Les sacs, c’est un peu comme les chaussures : sacs d’hiver et sacs d’été mais sans les boîtes. Mais là non plus, je ne suis pas une collectionneuse de sacs. Donc, surtout, n’écoutez pas l’homme de ma vie qui prétend le contraire tout en étant quand même bien content de me confier son portefeuille et ses papiers pour ne pas encombrer ses poches. Allez, opération tri des sacs faite.
Par contre, je suis accro aux bijoux, les précieux comme les fantaisies. Bon pour les précieux, comme Fleurs Pois & Cie ne m’a pas encore permis d’avoir la carte de fidélité Cartier ou Van Cleef & Arpels, c’est vite fait. Pour les fantaisies, c’est une autre histoire car comme m’a dit la vendeuse d’une de mes boutiques favorites : "Vous devez en avoir plus que je n’en ai dans la boutique". Franchement, elle a exagéré. Quoique !!!  Je n’en ai après tout qu’un plein carton à chapeau plus ceux que je préfère dans une panière. Non, je ne vous dirai pas la taille de la panière !
Quoi qu’il en soit, le courage m’a fait défaut.  J’ai juste scotché le couvercle de la boîte à chapeau et emporté ma panière bien aimée.  Mes bijoux viennent tous avec moi. Ils sont comme ma lingerieFleurs Pois & Cie. Je ne peux vivre sans même si pour pouvoir tous les porter, il faudrait que j’ai quatre bras comme Vishnou et  neuf têtes comme l’hydre de Lerne d’Hercule. Pour les colliers et pendentifs, un seul cou suffit à condition qu’il soit bien musclé.

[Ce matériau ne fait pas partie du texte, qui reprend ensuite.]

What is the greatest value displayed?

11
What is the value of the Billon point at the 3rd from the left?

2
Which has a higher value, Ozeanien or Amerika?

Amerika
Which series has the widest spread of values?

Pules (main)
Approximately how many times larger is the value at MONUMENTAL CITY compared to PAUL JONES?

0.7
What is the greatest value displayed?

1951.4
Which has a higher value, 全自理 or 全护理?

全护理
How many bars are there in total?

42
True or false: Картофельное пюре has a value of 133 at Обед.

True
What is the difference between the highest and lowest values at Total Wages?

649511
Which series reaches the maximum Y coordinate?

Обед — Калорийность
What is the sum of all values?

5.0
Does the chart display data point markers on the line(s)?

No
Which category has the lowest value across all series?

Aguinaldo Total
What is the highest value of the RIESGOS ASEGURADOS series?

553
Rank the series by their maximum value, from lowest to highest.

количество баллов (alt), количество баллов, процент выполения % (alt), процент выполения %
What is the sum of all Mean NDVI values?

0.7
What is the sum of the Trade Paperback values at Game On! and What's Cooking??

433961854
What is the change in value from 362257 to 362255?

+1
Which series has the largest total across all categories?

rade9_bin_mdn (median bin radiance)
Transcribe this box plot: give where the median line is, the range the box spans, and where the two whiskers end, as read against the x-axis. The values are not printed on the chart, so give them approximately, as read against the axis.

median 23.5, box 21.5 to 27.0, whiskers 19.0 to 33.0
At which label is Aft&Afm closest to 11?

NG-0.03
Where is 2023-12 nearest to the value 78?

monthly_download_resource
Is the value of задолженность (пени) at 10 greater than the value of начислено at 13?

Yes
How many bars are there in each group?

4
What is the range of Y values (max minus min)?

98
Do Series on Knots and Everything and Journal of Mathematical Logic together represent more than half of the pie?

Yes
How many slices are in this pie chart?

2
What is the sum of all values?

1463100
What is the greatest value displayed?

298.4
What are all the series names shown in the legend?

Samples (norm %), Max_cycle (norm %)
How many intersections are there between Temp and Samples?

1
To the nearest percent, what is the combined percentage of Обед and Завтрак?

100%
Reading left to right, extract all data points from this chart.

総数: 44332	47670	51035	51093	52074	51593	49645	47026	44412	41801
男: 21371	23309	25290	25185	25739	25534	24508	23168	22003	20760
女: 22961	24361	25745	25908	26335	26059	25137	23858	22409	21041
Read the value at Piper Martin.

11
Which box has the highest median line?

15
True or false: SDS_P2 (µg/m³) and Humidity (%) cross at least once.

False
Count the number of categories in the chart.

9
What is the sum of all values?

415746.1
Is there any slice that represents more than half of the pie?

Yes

Plumbago idéal pour les lumbagos


Et pour finir, mon vieux compagnon de route, mon plumbago à la superbe floraison bleue comme nos culottes en Lily et qu’il était  hors de question de laisser partir dans un camion de déménagement, a eu droit à un voyage dans le coffre de la voiture malgré les protestations de mon cher et tendre étant donné la taille du pot de fleurs. Dommage que toute la vaisselle ait déjà été emballée car je tenais un beau motif de scène de ménage.

Moralités :

  • 1. Je ne me moquerai plus de la mode actuelle des tutos, voire des coachs sur "10 astuces pour faire le tri, comment faire le tri de sa garde-robe,  etc."
  • 2.       Si vous voulez devenir expert ou experte en sacs poubelle, déménagez.
  • 3.       Même chose si vous voulez battre le record du monde de vitesse de montage de cartons.
  • 4.       J’envisage d’aménager mon futur logis à la mode japonaise avec un futon et 4 coussins.
  • 5.       J’ai économisé quelques séances de gym entre monter et descendre de l’escabeau et soulever ces satanés cartons.

Enfin, un grand merci à toutes les associations qui viennent vous débarrasser gracieusement  de tous ce dont on ne veut plus. Attention, elles ne prennent ni le mari, ni les enfants (je plaisante).